- SUPPLIED PASSAGE -

Pattern A: File on disk🔗

Use SDK convenience helpers (scan_file / scanFile) for straightforward local-file scanning.

Pattern B: Upload data in a web backend🔗

For web/API services receiving file uploads:

  • Prefer scanning bytes/streams in backend code before storing.
  • Use streaming APIs where available (Python: scan_binary_stream) to reduce peak memory.
  • Keep frontend clients from calling DSXA directly in most production architectures; centralize auth and policy in your backend service.

Pattern C: Parallel scans🔗

Use SDK client calls inside a bounded worker model:

  • Python: asyncio + semaphore, or thread pool for sync workflows.
  • Swift: TaskGroup with explicit max in-flight tasks.

Best practices for high throughput🔗

  1. Reuse one client instance
  2. Do not create a new SDK client per file.
  3. Create once per scan run, close at the end.

  4. Use bounded concurrency

  5. Start with 4-8 workers (or lower on constrained hosts).
  6. Increase gradually while monitoring DSXA latency/error rate.

  7. Avoid unbounded fan-out

  8. Use semaphores/task groups/thread pools with explicit limits.
  9. This prevents local resource exhaustion and DSXA overload.

  10. Prefer streaming for large files (Python)

  11. Use scan_binary_stream with chunked reads.

  12. Add retry/backoff only for transient failures

  13. Retry connection resets/timeouts/5xx.
  14. Do not blindly retry 4xx auth/validation errors.

  15. Keep file IO and network balanced

  16. If reads are slow, extra HTTP concurrency will not help.
  17. Profile disk/network bottlenecks before raising concurrency further.

Example architecture🔗

Typical high-throughput pattern in both languages:

  1. Enumerate file paths.
  2. Push paths into a bounded worker fan-out.
  3. Each worker calls SDK scan APIs.
  4. Aggregate results and failures.
  5. Emit summary metrics (elapsed time, per-file scan time, p50/p95, errors).

Future enhancement direction🔗

If desired, a helper can be added in each SDK (for example scan_folder(...)) that wraps:

  • enumeration
  • bounded concurrency
  • optional retry policy
  • summary stats

This would provide a standard batching utility while still using the current DSXA per-file scan endpoints.

JavaScript SDK direction🔗

A JavaScript/TypeScript SDK is a valid next step for web-backend and Node.js workflows.

Suggested initial scope:

  1. scanBinary (Buffer/Uint8Array)
  2. scanStream (Node.js Readable stream)
  3. scanByPath and polling helpers
  4. Shared auth/header helpers and typed response models
  5. Error mapping aligned with Python/Swift SDK semantics

- RECORD EXCERPTS -

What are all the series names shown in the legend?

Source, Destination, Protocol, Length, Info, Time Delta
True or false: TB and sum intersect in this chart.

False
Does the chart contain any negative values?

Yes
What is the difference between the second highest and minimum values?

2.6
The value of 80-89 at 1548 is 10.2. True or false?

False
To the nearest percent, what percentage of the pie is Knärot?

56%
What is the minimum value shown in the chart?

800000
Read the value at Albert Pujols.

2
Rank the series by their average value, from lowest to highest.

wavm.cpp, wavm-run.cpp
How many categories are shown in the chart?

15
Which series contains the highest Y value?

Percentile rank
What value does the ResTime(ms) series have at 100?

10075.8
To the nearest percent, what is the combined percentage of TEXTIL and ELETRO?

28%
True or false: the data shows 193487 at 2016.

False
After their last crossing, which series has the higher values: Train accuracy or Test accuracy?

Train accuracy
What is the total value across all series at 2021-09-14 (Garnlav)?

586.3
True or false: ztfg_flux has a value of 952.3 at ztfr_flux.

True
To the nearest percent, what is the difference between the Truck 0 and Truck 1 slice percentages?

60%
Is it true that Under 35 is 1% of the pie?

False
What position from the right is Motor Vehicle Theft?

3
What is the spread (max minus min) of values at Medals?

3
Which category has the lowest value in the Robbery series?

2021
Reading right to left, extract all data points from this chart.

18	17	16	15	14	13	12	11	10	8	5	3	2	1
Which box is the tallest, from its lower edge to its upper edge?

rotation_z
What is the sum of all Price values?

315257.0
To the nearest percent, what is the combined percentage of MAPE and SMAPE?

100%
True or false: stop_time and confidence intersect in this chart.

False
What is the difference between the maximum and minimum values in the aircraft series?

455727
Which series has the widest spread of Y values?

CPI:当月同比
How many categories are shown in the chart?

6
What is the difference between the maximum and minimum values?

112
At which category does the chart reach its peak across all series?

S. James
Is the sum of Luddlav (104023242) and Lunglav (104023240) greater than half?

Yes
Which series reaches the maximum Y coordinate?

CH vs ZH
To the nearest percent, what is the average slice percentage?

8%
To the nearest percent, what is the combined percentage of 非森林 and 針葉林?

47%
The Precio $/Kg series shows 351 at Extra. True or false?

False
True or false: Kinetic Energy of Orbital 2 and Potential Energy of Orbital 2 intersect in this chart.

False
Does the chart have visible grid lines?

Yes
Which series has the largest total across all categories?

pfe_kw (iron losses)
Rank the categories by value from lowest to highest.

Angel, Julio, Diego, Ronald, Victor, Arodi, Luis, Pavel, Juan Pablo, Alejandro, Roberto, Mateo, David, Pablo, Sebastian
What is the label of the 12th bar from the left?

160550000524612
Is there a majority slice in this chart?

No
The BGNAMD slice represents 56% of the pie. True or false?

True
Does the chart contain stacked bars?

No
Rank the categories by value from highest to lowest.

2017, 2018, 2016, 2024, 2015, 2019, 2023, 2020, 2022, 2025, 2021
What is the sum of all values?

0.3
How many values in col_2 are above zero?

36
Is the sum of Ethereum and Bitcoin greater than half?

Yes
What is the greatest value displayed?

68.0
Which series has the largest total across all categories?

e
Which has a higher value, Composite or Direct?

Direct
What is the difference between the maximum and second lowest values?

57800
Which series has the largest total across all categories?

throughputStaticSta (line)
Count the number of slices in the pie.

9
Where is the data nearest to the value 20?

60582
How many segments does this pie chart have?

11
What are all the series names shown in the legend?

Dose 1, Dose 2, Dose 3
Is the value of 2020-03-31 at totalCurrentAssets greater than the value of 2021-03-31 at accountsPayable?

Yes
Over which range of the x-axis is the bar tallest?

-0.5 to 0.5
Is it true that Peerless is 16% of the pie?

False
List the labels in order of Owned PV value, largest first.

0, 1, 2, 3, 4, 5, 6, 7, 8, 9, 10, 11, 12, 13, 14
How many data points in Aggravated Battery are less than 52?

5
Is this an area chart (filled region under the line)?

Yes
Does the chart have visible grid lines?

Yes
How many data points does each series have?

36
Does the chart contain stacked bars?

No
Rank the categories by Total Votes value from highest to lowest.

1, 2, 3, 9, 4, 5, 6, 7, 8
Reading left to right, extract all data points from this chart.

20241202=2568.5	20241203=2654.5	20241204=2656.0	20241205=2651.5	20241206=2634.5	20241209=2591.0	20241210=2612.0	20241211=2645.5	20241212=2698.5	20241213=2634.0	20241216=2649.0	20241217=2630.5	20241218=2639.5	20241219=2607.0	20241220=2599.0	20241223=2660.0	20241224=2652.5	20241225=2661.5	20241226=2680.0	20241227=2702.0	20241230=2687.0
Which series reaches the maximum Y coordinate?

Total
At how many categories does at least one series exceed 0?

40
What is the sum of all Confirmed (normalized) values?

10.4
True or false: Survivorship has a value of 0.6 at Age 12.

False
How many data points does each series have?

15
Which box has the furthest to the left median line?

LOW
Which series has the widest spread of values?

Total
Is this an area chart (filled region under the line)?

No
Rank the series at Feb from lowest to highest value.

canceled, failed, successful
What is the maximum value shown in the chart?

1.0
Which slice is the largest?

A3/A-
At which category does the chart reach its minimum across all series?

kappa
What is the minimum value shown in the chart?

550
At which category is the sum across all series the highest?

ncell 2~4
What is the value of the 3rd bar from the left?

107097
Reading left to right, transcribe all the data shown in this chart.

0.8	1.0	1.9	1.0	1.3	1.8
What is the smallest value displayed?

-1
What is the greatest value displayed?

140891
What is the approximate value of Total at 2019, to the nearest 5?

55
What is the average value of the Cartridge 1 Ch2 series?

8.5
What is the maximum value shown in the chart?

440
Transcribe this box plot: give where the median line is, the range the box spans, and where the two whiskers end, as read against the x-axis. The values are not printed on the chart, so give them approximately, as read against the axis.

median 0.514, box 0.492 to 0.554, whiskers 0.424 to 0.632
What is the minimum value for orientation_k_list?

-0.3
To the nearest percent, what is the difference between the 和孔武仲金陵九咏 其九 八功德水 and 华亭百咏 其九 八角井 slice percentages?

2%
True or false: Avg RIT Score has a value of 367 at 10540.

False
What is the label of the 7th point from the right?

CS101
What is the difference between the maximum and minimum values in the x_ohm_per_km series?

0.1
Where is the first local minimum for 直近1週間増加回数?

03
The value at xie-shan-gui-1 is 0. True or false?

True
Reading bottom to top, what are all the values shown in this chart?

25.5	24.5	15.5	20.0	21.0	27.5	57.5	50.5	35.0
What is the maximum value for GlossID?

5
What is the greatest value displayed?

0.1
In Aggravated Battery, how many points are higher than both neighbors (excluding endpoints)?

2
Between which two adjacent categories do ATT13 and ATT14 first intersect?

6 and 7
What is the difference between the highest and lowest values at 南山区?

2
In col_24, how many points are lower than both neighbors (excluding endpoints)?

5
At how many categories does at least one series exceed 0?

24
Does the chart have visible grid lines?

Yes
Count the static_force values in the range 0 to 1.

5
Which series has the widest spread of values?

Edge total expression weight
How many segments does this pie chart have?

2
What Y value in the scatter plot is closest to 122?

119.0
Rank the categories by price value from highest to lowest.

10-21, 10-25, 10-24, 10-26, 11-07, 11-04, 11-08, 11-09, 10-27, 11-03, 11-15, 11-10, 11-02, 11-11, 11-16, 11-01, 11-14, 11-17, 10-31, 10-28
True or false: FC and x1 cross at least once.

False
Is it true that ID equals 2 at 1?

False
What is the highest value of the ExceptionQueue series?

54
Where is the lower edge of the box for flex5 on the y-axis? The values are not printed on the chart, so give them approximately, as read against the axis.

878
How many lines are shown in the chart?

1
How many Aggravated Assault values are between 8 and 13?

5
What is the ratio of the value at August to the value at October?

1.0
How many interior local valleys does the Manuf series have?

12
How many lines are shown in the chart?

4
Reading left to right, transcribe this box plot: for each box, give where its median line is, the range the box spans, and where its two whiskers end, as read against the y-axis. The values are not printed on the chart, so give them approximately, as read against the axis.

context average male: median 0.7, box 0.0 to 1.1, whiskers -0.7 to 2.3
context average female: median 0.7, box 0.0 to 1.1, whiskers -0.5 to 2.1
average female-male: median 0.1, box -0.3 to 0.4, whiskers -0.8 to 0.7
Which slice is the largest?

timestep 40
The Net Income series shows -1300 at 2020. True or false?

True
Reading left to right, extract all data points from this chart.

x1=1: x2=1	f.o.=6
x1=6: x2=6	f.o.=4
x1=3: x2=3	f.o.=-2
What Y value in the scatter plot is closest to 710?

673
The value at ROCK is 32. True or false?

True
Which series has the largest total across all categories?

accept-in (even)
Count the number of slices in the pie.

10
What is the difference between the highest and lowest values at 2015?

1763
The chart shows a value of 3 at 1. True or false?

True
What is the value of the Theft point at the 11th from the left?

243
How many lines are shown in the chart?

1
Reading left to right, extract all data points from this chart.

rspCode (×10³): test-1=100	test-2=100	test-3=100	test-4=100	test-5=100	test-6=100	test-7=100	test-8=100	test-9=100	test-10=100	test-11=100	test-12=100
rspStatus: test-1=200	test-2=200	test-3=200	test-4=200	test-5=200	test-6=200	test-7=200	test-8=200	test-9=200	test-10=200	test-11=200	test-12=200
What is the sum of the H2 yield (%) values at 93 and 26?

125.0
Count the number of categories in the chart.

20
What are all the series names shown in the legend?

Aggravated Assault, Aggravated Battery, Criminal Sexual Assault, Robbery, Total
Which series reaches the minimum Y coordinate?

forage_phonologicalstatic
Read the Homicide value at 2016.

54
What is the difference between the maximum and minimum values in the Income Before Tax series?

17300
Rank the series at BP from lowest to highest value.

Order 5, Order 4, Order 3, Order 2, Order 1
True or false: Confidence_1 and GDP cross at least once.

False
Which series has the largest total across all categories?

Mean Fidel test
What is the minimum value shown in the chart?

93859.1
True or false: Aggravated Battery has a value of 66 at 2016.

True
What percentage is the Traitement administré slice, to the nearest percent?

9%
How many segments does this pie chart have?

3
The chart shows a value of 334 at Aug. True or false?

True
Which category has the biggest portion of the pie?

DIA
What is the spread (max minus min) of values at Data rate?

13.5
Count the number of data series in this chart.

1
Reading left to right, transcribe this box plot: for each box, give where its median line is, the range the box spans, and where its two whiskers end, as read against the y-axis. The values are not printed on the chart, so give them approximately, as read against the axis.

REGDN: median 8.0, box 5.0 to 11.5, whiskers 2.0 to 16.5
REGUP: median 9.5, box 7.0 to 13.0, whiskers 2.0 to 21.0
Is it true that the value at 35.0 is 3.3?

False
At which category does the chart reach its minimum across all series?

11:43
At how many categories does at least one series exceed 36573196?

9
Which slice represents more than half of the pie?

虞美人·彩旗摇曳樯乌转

- WORK REQUEST -
List everything that the SDK scanning guide above says the suggested scan_folder(...) helper would wrap.

- TASK OUTPUT -
- enumeration
- bounded concurrency
- optional retry policy
- summary stats